The fireworks began Friday at district headquarters. At about 3:30 p.m. O'Brien and Purdy stepped into Williams' office and told him that if he didn't resign, he'd be fired that night. Williams complied and left the building within a half-hour. Her mission complete, O'Brien headed over to Mosaic for an early dinner with board attorney Ken Brostron and board administrative assistant Chip Clatto.
By five o'clock, a flock of reporters had gathered outside 801 North Eleventh Street, all of them anxious to cover the board's "emergency meeting." Board member Donna Jones arrived at 6:05 p.m. She said she had no idea why the meeting was called. Fellow member Bob Archibald appeared next. Grim-faced, he declared, "This is adults behaving badly, and children are paying the price."
Next came board member Peter Downs, wearing a blue polo shirt and a wide grin. Downs looked like he knew what was to become of Creg Williams.
Members Flint Fowler and Jackson arrived late, just as the board's attorney and O'Brien became embroiled in a dispute with Jerry Dobson. The St. Louis attorney was trying to stop the meeting with a restraining order. The attempt failed.
The hallway filled with St. Louis Metropolitan Police Department officers just in case trouble ensued. "We've been down this road before," O'Brien told one of the officers, referring to her heated encounter with former board member Vince Schoemehl in December 2004.
Her left hand shaking, O'Brien finally called the meeting to order just after 7 p.m.
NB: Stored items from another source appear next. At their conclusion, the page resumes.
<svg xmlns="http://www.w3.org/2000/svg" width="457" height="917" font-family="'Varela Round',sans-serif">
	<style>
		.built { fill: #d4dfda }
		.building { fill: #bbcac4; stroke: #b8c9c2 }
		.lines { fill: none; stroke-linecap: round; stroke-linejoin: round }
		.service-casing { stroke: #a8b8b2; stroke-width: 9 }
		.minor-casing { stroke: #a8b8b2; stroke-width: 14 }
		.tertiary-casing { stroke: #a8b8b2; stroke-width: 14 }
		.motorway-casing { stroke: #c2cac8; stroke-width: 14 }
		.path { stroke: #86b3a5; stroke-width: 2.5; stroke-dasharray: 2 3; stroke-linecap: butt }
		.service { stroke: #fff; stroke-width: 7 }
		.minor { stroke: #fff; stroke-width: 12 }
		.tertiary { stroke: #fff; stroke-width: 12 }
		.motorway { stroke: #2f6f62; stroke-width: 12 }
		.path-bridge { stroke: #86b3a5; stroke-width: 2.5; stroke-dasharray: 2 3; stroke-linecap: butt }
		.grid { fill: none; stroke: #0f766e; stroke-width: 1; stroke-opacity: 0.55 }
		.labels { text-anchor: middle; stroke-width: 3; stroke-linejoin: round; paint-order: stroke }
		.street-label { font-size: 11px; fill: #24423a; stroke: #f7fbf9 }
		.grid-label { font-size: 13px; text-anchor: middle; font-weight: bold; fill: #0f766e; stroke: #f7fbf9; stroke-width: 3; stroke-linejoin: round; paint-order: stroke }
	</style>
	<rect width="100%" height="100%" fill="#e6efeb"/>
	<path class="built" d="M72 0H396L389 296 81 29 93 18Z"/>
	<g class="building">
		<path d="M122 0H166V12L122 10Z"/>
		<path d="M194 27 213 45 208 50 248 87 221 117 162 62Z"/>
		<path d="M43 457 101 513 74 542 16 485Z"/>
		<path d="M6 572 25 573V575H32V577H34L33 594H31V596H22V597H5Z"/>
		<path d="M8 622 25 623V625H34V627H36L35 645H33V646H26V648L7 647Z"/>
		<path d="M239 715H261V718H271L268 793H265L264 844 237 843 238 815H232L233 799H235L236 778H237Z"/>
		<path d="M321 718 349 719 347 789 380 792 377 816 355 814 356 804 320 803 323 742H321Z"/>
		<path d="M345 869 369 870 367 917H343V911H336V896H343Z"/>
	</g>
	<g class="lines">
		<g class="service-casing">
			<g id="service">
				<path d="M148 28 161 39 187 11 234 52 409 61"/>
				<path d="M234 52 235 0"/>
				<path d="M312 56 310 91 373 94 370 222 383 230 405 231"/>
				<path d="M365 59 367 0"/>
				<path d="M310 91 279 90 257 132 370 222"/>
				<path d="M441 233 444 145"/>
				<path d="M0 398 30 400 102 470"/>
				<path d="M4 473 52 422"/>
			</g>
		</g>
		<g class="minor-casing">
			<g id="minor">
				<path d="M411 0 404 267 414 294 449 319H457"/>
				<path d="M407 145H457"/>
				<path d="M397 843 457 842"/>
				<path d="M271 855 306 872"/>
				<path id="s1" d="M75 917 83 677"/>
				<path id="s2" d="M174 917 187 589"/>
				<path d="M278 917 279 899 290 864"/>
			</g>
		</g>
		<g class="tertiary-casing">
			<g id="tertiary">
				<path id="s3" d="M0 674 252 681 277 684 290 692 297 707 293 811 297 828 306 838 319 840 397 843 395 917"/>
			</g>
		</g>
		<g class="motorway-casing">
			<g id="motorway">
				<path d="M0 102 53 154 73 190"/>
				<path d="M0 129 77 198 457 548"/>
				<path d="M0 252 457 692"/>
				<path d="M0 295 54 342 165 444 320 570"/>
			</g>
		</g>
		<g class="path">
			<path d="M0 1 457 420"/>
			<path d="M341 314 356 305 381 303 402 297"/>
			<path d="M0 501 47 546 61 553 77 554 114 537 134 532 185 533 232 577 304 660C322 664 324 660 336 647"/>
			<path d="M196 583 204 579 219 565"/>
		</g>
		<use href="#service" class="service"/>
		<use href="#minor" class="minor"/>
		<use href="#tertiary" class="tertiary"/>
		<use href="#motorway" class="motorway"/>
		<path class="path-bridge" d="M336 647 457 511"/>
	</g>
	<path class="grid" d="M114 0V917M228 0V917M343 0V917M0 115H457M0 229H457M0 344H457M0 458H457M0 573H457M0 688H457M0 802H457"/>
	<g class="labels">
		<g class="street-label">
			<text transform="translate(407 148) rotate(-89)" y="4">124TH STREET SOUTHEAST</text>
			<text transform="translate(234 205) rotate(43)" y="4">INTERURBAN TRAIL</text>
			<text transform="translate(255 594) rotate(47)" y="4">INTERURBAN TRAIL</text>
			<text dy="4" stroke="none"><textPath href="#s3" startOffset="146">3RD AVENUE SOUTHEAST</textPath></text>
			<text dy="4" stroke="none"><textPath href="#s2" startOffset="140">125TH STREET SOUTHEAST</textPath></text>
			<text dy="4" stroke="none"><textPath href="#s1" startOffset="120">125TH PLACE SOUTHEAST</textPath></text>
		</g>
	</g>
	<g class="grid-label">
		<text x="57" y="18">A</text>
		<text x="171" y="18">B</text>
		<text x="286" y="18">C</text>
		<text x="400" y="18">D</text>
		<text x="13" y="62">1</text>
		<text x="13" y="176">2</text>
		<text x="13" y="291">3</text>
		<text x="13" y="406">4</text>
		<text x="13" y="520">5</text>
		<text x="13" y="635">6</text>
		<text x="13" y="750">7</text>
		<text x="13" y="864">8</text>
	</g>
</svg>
The crowd stepped into the hallway to wait out the closed session. Minutes later O'Brien appeared and was escorted toward her office by police and Clatto. She buried her chin in her chest as Jackson strutted behind her, chuckling. "This is queenly behavior," he said sarcastically.
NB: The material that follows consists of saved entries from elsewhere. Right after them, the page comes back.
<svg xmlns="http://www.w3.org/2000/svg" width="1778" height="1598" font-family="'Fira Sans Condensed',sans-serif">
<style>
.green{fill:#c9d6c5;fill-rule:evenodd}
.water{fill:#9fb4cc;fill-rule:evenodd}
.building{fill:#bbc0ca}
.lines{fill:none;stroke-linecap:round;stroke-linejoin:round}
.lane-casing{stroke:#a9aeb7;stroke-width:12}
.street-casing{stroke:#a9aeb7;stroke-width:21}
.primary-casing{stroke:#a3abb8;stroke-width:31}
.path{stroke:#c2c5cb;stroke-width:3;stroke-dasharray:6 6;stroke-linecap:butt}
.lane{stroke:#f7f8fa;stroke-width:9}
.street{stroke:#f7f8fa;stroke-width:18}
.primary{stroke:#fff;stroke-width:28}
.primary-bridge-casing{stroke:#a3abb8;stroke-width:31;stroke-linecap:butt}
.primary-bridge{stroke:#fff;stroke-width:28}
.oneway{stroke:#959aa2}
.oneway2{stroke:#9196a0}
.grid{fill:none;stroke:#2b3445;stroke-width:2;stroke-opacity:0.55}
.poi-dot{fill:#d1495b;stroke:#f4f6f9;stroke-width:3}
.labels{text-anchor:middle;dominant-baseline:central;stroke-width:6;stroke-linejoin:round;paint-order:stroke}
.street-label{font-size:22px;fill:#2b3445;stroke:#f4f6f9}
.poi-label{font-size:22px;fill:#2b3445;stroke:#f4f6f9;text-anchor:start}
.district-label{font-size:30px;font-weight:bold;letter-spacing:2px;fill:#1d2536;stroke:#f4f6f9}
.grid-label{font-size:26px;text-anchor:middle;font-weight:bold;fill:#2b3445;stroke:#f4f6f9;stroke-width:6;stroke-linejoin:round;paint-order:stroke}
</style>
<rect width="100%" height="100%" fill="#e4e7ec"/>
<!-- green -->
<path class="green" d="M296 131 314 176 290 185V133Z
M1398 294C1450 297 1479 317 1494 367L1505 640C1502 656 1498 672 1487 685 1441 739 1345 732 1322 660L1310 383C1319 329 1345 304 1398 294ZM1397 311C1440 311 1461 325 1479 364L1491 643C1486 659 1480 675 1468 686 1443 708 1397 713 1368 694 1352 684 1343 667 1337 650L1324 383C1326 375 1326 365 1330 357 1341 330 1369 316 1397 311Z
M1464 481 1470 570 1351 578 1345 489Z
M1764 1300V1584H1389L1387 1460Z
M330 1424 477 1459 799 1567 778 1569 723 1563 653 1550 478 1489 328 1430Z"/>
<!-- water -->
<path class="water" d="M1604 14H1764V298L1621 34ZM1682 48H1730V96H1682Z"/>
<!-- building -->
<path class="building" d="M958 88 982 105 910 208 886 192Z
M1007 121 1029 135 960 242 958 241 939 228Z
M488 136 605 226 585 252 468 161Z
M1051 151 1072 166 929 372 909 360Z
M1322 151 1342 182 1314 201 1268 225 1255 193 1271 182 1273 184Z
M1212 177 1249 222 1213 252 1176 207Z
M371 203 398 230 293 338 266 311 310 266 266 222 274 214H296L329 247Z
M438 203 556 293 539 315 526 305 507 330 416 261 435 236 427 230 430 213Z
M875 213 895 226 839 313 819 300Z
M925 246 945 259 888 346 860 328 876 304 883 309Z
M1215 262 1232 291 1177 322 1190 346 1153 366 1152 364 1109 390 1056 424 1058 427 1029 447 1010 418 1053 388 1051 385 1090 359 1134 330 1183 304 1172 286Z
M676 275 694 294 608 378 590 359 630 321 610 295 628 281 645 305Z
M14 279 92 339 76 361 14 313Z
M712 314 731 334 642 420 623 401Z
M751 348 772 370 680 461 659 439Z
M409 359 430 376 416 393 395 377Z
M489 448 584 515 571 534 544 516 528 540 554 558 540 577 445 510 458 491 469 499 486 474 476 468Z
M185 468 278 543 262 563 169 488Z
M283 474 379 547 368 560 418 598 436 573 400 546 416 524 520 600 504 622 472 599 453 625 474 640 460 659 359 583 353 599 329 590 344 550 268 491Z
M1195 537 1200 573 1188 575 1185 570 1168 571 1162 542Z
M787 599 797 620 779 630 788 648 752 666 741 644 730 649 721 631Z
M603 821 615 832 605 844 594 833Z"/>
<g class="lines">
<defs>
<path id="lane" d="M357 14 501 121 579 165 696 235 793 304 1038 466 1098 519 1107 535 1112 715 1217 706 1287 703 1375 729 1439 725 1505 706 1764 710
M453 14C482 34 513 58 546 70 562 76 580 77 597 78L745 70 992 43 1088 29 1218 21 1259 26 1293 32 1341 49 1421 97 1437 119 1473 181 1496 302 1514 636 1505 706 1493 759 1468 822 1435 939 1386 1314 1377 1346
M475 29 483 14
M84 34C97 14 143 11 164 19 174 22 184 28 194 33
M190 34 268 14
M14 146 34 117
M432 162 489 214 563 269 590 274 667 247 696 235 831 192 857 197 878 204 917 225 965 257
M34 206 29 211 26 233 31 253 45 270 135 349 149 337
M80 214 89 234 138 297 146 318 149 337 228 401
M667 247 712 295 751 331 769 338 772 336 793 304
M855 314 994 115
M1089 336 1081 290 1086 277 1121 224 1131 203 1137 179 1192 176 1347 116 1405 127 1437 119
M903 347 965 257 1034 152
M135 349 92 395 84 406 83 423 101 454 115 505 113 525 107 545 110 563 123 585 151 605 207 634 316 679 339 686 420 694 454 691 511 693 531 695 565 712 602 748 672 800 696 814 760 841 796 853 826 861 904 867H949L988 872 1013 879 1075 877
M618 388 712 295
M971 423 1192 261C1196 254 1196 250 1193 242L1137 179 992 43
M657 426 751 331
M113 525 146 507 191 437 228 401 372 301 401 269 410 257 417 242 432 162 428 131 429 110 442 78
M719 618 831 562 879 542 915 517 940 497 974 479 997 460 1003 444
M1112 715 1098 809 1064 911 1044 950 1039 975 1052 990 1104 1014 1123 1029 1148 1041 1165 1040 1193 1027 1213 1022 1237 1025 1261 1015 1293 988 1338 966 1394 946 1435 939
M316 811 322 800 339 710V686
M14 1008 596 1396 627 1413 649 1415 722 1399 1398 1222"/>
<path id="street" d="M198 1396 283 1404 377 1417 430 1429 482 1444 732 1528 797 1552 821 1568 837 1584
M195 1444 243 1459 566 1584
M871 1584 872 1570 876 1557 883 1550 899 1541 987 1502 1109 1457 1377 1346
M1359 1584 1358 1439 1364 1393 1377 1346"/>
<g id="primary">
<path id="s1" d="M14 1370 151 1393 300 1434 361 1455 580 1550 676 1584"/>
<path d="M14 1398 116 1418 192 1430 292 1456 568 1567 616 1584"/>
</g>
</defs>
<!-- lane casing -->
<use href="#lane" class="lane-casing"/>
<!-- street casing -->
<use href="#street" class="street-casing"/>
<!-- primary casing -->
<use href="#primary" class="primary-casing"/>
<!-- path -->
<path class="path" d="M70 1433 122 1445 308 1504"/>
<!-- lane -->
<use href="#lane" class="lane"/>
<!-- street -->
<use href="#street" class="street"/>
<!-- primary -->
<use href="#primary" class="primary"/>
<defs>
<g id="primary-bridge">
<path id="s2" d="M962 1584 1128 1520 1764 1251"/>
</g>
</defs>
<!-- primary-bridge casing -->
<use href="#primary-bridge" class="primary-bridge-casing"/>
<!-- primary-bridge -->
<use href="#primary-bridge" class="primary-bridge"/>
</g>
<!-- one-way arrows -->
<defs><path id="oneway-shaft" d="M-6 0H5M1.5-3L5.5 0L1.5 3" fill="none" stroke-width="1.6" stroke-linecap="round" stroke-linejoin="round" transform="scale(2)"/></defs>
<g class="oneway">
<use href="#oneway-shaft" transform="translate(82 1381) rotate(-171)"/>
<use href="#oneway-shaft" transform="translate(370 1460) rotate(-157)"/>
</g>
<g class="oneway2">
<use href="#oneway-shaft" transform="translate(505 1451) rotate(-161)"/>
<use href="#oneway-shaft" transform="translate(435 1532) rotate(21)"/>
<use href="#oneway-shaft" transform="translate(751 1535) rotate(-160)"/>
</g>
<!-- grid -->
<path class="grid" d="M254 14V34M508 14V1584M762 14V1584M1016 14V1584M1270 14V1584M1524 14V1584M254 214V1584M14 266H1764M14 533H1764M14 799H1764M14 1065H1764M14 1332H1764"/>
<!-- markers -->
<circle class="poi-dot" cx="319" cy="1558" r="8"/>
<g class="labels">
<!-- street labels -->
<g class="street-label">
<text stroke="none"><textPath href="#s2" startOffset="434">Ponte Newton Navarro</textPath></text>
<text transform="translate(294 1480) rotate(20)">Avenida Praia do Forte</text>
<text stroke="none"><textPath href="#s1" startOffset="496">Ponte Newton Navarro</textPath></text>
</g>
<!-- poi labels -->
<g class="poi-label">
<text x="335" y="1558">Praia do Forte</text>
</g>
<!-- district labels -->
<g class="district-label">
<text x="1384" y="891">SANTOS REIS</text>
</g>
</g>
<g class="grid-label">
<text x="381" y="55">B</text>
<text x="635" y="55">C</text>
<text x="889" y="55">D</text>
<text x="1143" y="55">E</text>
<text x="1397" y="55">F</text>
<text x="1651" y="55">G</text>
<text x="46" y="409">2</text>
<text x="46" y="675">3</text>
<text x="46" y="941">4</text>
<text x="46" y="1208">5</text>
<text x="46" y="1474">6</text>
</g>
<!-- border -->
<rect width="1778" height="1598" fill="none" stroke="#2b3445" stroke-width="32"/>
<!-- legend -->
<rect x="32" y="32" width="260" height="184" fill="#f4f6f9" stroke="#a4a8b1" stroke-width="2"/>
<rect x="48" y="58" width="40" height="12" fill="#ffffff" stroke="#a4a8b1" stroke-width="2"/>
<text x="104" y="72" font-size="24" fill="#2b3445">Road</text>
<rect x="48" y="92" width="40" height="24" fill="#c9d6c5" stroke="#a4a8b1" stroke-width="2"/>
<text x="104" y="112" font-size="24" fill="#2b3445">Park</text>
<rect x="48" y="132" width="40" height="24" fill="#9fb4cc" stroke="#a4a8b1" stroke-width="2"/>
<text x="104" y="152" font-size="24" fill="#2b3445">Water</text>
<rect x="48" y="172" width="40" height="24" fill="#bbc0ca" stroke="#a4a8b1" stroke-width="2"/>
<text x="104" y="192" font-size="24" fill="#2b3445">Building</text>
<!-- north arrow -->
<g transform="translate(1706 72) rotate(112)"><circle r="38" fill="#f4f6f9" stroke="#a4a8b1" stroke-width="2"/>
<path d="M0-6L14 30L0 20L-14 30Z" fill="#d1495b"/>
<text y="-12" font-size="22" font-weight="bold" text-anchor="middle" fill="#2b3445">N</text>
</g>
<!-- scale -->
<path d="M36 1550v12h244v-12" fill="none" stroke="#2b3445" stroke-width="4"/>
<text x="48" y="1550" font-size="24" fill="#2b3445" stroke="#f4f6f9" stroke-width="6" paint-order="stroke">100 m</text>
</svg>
After several minutes, with reporters camped outside her door, O'Brien emerged with Diana Bourisaw on one arm and a police officer on the other.
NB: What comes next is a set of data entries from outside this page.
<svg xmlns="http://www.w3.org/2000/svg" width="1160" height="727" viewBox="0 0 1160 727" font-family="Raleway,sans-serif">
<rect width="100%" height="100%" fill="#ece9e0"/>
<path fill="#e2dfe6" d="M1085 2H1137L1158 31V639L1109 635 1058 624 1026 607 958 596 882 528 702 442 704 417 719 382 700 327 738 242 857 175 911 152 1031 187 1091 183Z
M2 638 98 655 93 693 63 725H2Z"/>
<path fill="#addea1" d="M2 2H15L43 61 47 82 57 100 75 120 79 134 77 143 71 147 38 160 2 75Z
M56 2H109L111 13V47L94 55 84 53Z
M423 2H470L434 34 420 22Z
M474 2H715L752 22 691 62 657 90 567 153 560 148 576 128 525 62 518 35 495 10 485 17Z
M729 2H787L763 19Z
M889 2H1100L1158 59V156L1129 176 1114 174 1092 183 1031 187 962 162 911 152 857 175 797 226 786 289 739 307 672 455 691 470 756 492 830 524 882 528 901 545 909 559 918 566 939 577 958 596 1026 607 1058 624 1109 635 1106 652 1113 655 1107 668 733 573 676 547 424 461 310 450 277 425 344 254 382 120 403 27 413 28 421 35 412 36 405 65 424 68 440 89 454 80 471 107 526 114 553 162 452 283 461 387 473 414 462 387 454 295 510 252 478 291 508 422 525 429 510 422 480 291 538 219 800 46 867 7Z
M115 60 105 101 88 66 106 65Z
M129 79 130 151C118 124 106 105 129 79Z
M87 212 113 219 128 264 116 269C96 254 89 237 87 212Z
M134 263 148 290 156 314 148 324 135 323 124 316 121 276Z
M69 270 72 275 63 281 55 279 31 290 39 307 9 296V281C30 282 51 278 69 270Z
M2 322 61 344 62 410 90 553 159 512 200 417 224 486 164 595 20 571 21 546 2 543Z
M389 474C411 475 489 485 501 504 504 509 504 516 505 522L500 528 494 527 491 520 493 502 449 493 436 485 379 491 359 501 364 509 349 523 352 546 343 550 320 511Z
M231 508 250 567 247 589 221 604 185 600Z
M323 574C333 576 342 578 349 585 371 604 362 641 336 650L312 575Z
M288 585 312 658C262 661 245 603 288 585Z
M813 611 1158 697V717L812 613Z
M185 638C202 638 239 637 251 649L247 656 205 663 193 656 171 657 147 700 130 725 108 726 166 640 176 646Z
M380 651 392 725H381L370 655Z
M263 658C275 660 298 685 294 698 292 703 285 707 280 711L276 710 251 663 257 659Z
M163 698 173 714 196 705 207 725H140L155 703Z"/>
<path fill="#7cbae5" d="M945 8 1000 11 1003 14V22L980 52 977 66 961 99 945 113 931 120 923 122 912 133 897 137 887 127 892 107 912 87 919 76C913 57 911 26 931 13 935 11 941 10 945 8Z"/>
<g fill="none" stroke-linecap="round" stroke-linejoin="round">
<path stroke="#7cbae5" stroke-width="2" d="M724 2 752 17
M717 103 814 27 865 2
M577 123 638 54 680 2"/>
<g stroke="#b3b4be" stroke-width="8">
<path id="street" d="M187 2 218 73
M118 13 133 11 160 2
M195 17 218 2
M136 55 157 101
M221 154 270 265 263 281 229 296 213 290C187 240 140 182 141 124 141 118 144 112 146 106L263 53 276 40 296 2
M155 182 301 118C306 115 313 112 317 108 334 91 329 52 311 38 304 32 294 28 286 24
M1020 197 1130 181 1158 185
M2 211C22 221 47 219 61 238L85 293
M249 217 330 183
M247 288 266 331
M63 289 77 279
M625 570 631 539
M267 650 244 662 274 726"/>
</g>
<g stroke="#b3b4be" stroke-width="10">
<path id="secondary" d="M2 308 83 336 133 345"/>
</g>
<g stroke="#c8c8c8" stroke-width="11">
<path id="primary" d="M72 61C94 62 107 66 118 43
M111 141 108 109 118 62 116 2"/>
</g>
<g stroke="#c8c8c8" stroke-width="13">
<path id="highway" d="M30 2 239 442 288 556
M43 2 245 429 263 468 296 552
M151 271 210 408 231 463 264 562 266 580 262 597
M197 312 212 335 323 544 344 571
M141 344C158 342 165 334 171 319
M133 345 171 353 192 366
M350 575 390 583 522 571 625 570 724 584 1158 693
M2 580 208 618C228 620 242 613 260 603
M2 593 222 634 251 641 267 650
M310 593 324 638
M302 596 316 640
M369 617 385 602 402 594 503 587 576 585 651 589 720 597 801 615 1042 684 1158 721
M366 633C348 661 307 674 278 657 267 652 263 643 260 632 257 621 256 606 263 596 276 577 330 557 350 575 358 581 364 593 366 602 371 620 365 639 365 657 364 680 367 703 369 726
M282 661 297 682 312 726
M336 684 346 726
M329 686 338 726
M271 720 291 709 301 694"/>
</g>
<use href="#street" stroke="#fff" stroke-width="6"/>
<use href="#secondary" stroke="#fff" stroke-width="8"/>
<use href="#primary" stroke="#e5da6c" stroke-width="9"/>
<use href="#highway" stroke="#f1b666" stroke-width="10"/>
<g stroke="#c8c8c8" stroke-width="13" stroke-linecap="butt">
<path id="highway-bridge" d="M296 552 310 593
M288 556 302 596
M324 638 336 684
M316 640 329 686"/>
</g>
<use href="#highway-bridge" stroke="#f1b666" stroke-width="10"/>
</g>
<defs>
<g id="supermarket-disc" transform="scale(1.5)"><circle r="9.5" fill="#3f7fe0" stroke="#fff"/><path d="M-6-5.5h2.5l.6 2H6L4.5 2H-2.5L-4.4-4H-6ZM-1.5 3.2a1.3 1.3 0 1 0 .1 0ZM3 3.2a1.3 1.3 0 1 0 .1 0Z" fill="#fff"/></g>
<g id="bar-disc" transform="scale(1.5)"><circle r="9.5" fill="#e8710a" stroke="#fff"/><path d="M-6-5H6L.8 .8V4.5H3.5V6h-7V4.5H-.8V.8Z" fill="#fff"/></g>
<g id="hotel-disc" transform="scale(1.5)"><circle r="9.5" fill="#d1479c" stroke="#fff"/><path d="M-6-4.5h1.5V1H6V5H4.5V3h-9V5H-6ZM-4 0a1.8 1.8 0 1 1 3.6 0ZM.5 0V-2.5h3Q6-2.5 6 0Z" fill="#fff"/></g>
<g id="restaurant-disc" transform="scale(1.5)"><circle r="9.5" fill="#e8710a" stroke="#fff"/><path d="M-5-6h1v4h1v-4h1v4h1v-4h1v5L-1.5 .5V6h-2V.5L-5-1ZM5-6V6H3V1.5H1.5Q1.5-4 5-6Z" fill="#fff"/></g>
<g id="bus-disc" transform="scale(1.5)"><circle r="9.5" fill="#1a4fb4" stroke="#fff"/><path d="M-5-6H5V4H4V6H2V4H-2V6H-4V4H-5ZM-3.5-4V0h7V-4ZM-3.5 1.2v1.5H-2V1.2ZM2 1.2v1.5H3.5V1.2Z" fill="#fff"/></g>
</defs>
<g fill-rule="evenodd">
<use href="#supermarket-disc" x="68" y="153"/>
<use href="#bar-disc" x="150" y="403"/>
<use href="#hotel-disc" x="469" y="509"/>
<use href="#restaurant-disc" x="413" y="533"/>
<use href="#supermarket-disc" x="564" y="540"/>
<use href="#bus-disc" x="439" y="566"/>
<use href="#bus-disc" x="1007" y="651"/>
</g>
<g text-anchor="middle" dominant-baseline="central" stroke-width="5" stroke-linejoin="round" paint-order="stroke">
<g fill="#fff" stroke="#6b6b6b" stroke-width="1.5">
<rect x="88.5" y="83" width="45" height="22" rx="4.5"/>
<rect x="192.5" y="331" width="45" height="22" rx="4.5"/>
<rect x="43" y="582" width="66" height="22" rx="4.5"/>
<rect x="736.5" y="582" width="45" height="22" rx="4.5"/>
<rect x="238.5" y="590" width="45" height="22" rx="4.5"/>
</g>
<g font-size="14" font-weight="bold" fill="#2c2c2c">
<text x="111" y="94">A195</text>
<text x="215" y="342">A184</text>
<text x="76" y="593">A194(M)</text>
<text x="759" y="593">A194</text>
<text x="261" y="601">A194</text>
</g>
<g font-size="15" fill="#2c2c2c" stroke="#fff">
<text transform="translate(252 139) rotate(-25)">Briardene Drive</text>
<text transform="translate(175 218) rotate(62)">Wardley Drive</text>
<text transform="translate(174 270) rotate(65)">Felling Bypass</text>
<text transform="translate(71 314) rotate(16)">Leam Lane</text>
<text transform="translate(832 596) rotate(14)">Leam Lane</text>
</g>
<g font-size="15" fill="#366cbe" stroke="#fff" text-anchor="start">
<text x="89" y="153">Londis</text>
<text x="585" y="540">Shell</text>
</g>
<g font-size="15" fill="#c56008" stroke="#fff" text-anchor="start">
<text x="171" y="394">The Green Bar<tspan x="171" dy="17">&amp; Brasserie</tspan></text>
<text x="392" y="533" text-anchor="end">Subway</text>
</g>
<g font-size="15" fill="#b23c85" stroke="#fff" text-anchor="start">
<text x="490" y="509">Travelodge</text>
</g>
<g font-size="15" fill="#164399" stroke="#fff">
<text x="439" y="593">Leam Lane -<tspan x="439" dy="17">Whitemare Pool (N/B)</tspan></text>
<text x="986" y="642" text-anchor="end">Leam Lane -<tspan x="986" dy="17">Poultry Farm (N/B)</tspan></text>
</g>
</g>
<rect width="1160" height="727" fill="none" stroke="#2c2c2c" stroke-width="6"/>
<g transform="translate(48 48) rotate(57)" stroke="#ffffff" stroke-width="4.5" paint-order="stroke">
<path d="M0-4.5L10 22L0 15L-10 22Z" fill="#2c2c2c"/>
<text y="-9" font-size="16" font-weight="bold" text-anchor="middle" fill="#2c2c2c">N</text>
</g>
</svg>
"Hello, Mr. Jackson, it's a pleasure to finally meet you," Bourisaw said, sticking out her hand.
"I don't know about that," Jackson retorted, eyeing her hand disdainfully. "You're going to have to show me a lot."
The board members and Bourisaw, meanwhile, rushed back into the closed session. Robbyn Wahby, an education aide to Mayor Francis Slay, along with Byron Clemens and Mary Armstrong from the teachers' union and about ten district employees, waited with a throng of reporters for the circus to end.
Time was, Jackson and Archibald formerly of the majority deferred all comments to the board president. But when the meeting ended and O'Brien would say nothing about the reason for Williams' termination, Jackson and Archibald angrily spoke out. "This is a blood sport," Archibald said.
Added Jackson: "I call it the Friday night coup at 801."
Fowler, Purdy, Jones and O'Brien slipped out the back door unnoticed. But Downs made a public exit, beaming. Later, a television reporter commented: "What was with Downs? He looked like a kid at Christmas."
Replied Jackson: "He always has that shit-eating grin on his face."
By now it was half-past eight, and police officers began shooing the audience away from the superintendent's office, outside of which stood a skinny schefflera plant, a yellow bow fastened to its pot. A welcome gift for Williams, perhaps; it sprouted just a few leaves in the course of his fifteen-month tenure.
Come Monday the office had a new occupant, and it remained unclear what if anything the public would get for its $38,000 audit.